Załoga kopalni i elektrowni jest coraz starsza. W kolejnych latach coraz więcej górników i energetyków będzie przechodziło na emeryturę. Czy koncern PGE GiEK planuje przyjęcia młodych osób do tych zakładów? Na to liczą przyszli absolwenci klas patronackich PGE.
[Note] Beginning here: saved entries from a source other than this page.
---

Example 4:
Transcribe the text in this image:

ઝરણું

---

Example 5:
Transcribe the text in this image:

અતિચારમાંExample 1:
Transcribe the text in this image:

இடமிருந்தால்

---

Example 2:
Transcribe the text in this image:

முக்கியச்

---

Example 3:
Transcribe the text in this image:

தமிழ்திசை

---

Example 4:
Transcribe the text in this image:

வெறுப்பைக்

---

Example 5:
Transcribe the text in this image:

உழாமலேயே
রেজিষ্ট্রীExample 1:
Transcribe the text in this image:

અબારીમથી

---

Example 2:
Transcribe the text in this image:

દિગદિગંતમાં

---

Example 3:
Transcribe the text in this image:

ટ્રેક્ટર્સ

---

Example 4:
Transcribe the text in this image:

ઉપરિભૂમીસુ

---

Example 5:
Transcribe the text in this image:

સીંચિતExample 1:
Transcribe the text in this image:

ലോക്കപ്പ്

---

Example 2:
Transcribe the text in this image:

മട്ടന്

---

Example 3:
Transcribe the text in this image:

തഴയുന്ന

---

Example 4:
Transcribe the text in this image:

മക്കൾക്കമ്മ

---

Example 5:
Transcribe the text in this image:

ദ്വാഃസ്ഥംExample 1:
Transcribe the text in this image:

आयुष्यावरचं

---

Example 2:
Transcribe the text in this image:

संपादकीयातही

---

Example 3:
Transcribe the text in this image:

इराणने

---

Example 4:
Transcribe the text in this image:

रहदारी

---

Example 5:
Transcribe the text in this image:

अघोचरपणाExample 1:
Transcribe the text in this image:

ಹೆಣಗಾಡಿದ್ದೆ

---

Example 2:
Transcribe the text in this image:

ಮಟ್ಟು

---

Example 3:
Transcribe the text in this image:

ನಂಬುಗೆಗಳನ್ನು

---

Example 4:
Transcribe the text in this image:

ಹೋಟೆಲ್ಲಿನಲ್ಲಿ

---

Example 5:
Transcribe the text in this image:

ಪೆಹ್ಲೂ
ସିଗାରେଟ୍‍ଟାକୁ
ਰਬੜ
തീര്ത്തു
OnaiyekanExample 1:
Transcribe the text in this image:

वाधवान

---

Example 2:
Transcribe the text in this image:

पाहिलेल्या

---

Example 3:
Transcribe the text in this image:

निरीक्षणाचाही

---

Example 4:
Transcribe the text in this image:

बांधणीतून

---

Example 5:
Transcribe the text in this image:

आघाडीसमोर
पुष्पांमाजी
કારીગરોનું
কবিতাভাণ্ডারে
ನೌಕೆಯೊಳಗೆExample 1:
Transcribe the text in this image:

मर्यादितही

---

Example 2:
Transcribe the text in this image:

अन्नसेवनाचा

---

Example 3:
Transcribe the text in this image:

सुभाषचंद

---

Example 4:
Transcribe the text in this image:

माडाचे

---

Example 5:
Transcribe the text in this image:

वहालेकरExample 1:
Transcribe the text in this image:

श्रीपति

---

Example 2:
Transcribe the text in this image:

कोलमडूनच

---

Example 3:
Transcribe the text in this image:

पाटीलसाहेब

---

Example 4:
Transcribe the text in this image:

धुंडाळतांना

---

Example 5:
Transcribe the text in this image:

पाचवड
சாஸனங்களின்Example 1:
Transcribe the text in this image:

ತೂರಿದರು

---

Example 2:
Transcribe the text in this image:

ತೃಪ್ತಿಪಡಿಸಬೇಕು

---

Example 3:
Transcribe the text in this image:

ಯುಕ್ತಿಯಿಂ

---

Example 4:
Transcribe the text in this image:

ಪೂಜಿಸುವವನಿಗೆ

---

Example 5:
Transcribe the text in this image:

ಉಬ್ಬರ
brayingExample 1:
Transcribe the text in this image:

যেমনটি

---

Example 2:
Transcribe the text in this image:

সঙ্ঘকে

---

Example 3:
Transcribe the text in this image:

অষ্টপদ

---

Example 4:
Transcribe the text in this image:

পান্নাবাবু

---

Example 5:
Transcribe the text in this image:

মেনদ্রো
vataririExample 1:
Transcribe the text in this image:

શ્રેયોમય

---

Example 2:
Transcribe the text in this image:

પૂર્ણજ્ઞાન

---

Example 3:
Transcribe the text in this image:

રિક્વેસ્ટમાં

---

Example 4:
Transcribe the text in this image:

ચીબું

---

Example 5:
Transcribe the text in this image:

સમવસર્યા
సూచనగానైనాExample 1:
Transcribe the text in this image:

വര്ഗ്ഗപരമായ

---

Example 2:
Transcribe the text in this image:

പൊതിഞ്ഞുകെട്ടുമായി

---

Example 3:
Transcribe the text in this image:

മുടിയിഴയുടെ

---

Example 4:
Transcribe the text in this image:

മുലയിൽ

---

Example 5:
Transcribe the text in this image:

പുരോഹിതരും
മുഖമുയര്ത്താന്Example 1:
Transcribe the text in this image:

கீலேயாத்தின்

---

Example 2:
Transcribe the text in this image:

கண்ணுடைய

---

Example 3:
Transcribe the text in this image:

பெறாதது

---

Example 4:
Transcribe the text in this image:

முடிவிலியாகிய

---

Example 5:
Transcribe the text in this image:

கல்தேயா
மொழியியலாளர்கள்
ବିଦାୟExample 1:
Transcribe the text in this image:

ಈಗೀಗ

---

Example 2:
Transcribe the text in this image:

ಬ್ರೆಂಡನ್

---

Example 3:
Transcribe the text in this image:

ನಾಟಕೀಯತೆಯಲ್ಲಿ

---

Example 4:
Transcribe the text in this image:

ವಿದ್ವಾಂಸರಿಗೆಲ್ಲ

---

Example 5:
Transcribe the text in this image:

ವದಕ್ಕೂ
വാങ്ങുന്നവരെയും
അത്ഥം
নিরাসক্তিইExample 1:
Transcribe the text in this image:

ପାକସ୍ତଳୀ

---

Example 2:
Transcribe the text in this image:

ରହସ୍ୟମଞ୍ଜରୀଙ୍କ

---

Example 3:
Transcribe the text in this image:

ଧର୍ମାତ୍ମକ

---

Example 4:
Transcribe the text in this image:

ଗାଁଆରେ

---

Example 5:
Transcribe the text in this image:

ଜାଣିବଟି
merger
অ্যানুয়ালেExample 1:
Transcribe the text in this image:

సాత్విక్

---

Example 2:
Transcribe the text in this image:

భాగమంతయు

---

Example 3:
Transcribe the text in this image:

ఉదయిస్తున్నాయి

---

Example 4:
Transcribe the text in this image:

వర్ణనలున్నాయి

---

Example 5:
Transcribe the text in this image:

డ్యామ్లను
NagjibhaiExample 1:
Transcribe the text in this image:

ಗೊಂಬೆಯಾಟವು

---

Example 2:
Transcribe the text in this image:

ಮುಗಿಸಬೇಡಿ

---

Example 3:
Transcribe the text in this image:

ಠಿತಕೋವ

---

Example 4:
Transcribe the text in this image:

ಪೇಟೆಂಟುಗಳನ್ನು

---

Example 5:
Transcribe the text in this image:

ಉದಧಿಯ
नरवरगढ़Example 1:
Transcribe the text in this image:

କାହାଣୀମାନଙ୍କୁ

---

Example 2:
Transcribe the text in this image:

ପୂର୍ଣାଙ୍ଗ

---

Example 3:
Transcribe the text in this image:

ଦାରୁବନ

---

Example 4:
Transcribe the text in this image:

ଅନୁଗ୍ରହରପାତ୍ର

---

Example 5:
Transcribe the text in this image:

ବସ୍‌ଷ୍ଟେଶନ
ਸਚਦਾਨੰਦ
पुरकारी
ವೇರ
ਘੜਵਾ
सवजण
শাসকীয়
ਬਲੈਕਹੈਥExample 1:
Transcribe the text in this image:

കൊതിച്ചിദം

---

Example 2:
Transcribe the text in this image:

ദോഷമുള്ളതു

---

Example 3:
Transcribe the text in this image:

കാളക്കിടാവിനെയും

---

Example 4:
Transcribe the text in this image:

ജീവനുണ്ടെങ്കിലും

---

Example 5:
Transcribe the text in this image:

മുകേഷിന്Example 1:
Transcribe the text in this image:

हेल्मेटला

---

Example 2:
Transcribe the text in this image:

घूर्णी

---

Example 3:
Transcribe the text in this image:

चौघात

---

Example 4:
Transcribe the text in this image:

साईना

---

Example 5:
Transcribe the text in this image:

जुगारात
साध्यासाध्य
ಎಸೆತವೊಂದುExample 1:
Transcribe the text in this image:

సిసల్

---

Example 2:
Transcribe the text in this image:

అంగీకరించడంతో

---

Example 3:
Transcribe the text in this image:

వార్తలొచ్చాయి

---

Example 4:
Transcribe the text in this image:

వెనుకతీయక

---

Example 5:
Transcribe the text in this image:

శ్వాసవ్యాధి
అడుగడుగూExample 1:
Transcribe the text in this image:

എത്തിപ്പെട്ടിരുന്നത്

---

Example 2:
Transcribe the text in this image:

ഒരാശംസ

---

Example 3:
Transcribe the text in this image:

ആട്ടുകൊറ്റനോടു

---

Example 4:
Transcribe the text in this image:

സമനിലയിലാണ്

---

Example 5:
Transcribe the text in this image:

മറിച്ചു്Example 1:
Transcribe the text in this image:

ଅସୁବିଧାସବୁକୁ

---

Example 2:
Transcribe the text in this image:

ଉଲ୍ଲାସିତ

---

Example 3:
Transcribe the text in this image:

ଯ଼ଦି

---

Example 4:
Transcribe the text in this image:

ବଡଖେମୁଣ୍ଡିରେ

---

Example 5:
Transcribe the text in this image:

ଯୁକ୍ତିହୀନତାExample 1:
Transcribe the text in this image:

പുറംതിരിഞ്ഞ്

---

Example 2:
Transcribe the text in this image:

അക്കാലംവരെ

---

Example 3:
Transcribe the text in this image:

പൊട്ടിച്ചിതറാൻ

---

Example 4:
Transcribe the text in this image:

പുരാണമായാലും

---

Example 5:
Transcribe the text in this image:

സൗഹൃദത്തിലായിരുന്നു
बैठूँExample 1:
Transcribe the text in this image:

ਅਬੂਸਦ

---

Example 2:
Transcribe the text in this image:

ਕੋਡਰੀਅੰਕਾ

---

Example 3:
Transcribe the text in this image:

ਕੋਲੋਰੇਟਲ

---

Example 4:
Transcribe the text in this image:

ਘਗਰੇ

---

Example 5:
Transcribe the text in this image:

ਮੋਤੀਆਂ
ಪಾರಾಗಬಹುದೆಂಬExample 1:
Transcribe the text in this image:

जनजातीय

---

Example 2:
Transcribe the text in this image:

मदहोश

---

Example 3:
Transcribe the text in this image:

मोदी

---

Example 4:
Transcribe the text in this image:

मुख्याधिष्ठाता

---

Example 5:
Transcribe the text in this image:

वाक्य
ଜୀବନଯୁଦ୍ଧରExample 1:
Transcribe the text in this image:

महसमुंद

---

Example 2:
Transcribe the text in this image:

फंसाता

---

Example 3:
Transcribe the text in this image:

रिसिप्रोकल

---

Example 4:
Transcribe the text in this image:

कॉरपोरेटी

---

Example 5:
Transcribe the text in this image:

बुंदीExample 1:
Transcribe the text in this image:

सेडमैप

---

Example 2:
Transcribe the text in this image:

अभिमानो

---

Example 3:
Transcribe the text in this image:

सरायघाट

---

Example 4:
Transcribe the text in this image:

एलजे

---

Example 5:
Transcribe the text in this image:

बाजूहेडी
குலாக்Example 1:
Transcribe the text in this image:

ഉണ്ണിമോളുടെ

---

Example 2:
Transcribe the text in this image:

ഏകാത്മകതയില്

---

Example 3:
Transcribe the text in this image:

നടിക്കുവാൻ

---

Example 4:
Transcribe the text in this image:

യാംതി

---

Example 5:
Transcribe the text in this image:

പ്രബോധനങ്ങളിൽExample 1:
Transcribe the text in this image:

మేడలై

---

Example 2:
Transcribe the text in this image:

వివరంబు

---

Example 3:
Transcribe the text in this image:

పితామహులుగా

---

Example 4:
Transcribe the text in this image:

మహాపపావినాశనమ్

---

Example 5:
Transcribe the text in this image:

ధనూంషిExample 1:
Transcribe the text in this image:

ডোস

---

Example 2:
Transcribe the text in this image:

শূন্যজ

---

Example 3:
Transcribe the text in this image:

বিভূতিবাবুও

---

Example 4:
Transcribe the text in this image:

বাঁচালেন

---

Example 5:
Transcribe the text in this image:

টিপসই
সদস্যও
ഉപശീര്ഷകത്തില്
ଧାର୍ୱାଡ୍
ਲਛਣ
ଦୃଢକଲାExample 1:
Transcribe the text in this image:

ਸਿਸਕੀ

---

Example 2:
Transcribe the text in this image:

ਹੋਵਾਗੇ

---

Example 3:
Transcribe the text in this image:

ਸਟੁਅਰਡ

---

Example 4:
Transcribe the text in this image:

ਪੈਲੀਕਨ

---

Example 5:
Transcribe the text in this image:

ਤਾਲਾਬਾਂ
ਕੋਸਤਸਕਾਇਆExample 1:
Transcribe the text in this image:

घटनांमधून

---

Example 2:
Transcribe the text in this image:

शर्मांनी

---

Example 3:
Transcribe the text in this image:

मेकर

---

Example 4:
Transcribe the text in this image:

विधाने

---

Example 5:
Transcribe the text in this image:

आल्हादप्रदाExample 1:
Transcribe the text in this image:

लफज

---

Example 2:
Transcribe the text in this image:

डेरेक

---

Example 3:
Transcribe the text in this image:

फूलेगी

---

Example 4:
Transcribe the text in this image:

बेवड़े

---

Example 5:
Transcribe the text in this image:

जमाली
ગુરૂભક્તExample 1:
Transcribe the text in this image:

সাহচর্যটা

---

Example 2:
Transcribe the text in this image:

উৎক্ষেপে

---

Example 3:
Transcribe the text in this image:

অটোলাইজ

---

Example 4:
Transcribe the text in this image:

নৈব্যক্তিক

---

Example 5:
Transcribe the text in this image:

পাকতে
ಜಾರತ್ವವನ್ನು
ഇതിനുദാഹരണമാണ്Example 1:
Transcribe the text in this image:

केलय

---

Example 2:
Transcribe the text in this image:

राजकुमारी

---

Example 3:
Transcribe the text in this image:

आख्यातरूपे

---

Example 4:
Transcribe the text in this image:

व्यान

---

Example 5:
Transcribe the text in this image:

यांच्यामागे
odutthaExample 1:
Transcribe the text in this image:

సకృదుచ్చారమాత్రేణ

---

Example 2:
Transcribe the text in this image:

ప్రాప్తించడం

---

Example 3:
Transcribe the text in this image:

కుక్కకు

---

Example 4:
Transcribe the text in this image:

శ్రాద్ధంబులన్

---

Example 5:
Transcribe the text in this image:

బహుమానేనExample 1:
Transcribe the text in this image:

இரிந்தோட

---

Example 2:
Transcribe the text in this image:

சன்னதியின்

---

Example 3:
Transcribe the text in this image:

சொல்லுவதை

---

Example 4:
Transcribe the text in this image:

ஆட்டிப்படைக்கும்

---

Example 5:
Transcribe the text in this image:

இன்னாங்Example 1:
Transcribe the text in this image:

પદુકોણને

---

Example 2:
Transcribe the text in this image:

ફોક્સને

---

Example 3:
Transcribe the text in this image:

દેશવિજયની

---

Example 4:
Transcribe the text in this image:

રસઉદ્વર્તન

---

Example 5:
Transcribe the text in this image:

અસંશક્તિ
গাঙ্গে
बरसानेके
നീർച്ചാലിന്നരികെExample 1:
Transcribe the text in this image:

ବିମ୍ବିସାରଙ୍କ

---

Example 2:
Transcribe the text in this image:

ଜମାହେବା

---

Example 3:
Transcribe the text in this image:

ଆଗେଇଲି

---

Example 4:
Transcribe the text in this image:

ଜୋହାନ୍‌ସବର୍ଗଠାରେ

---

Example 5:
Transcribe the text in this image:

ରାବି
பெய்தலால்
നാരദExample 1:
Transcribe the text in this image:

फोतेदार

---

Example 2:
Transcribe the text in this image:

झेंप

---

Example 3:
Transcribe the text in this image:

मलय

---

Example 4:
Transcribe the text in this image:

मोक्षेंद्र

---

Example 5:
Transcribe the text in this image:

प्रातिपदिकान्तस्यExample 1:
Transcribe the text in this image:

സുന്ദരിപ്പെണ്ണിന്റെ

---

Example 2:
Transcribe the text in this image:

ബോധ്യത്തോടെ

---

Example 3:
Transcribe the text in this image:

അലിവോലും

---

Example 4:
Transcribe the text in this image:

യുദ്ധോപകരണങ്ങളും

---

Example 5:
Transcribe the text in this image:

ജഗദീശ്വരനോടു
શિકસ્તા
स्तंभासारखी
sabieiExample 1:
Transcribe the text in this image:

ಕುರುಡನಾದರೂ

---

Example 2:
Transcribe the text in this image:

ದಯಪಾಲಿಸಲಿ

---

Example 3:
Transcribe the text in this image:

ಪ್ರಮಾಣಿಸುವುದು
Z taką właśnie ideą w szkołach technicznych i branżowych powstały Klasy Patronackie PGE. Strategia całej Grupy PGE zakłada wspieranie takich modeli kształcenia w szkołach branżowych i technicznych, które odpowiadają przyszłym potrzebom kadrowym poszczególnych linii biznesowych wchodzących w skład Grupy. Jesteśmy największą polską spółką z branży energetycznej i już dzisiaj musimy zadbać o wykwalifikowane kadry na przyszłość. Klasy patronackie PGE mogą ułatwić nam ten proces, ponieważ kształcenie odbywa się w nich zgodnie z technicznymi realiami i rzeczywistymi potrzebami lokalnego rynku pracy a co najważniejsze jest receptą na przygotowanie nowych fachowców na przyszłe potrzeby naszej firmy. Zachęcamy młodzież do wybrania odpowiedniej ścieżki zawodowej, bo to właśnie Ci młodzi ludzie będą mogli uzupełnić lukę pokoleniową i kompetencyjną w bełchatowskim kompleksie energetycznym. Dzięki podpisanym porozumieniom uczniowie będą mieli możliwość zdobycia zawodu, na który będzie zapotrzebowanie lokalnym rynku pracy. Posiadane przez absolwentów Klas Patronackich kierunkowe wykształcenie z pewnością będzie ogromnym atutem przy przyszłych przyjęciach do Kopalni i Elektrowni Bełchatów.